YOUR GOAL: Identify every line below that contains the string "lowest", and copy each of those lines in full.

RAW DATA:

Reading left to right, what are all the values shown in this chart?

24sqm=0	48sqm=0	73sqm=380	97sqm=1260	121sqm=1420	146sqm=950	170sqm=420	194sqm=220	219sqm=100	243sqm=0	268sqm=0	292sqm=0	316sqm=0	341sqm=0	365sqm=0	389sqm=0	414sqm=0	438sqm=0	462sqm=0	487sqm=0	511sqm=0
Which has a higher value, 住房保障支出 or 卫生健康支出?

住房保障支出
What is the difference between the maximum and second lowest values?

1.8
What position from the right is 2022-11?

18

==

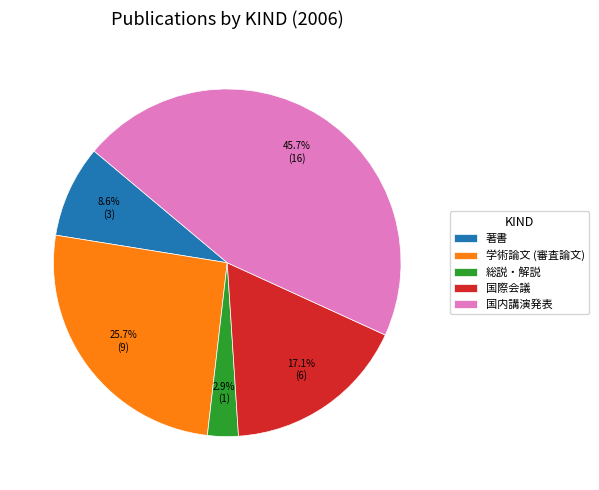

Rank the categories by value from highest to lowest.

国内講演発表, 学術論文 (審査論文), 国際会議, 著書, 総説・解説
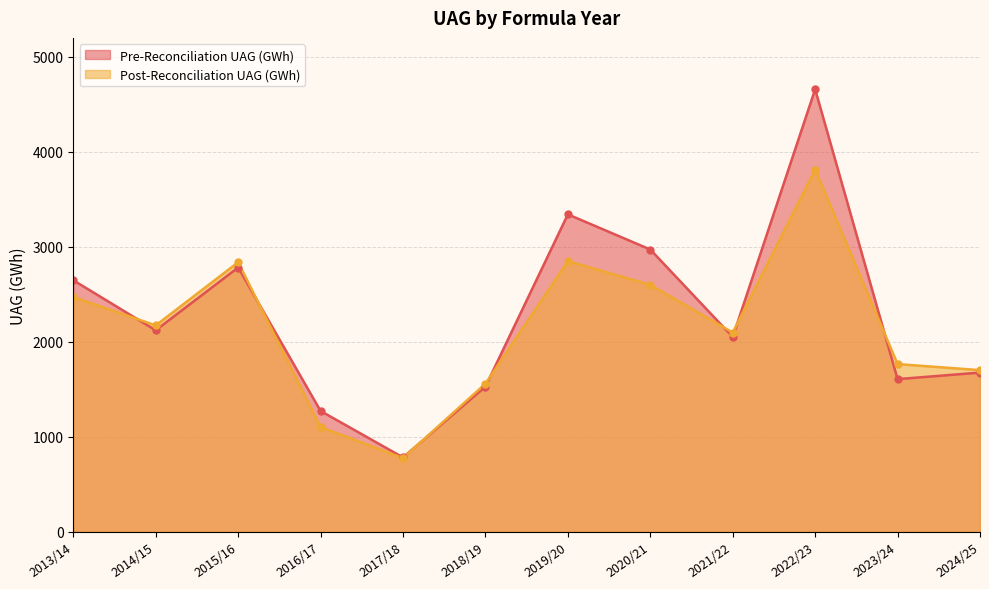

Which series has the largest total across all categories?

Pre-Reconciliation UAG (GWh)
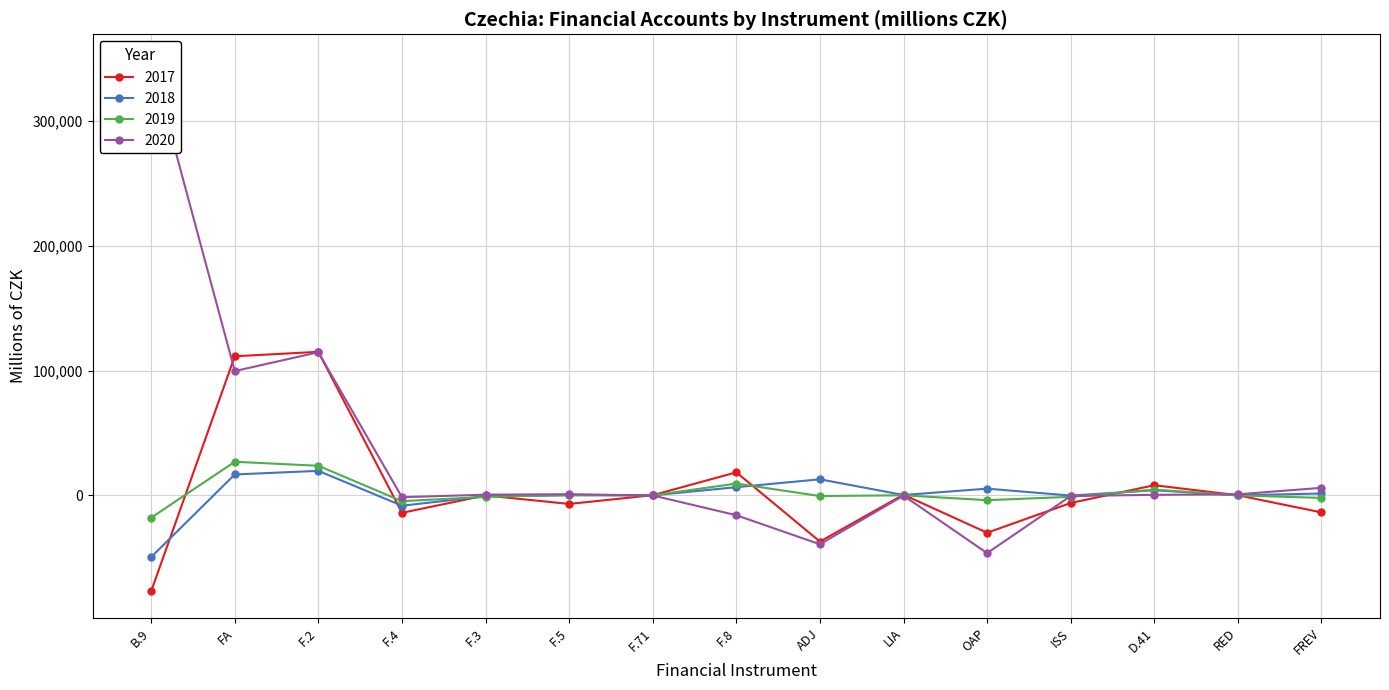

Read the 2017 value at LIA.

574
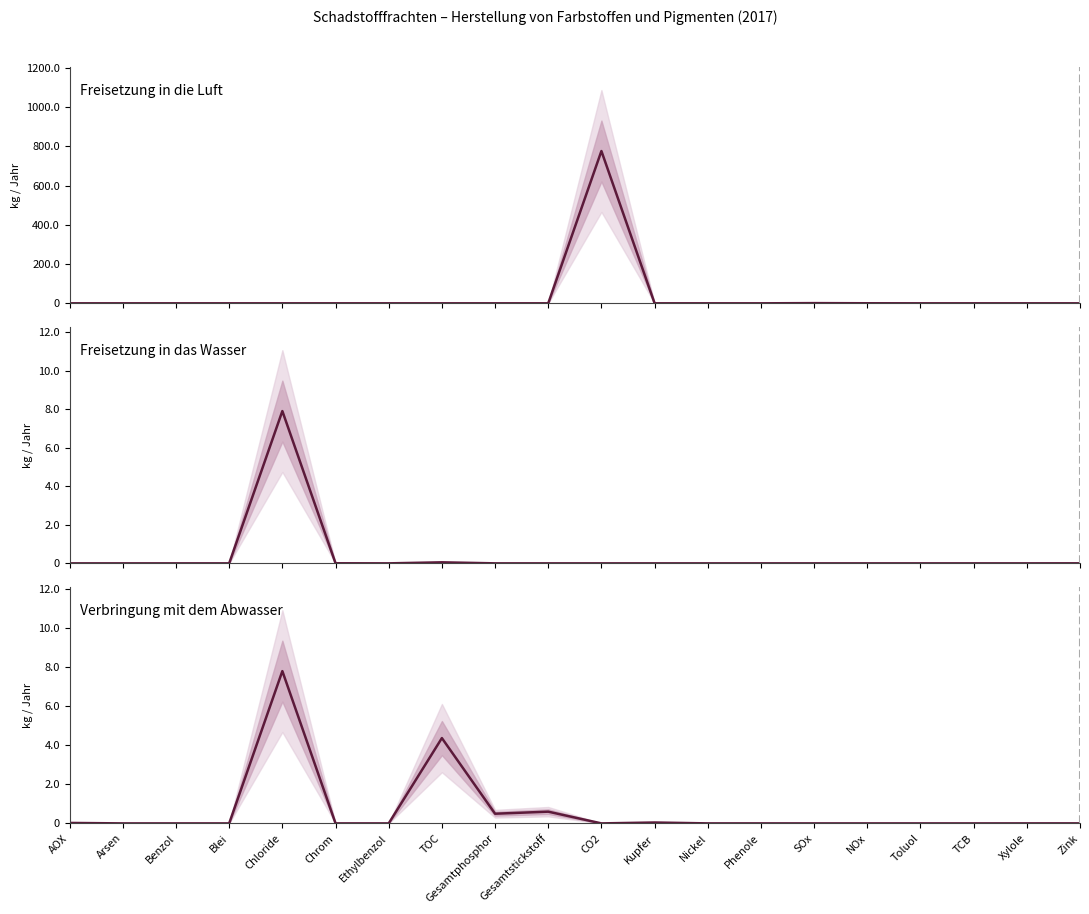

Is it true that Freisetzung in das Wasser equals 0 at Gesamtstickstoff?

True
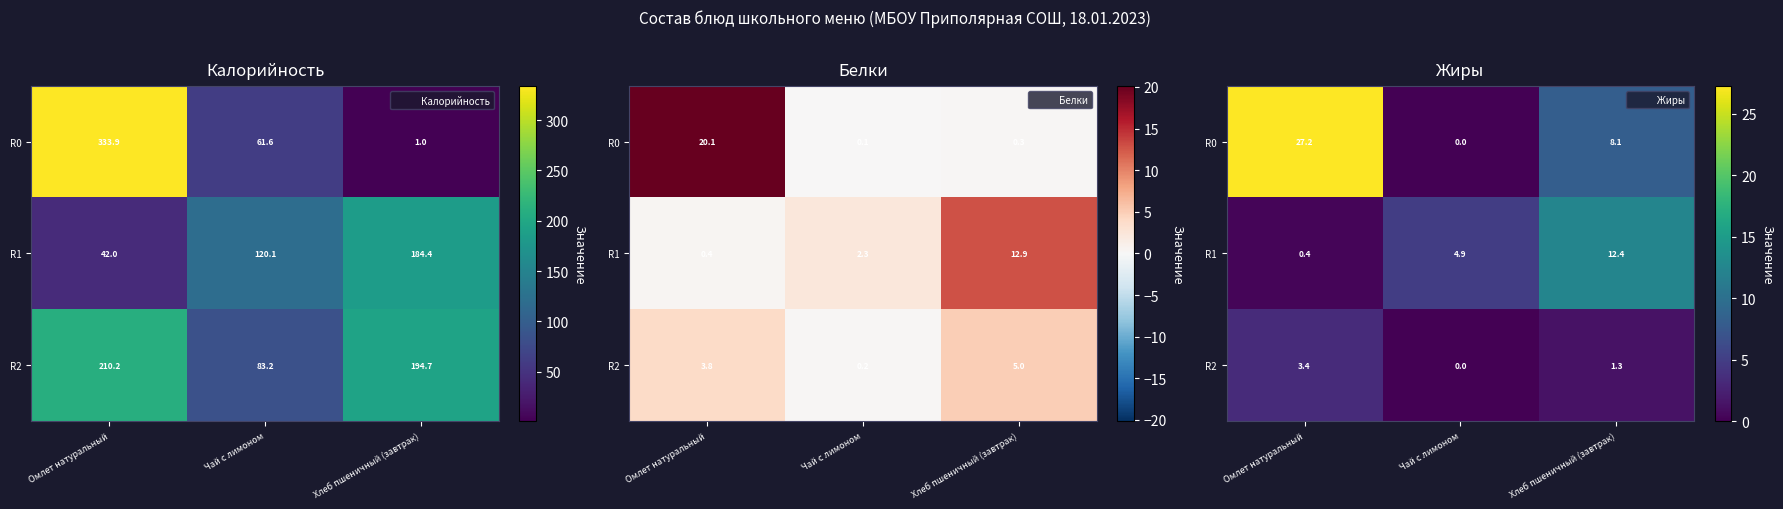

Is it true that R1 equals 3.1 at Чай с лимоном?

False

RESPONSE BOX:
What is the difference between the maximum and second lowest values?
Rank the categories by value from highest to lowest.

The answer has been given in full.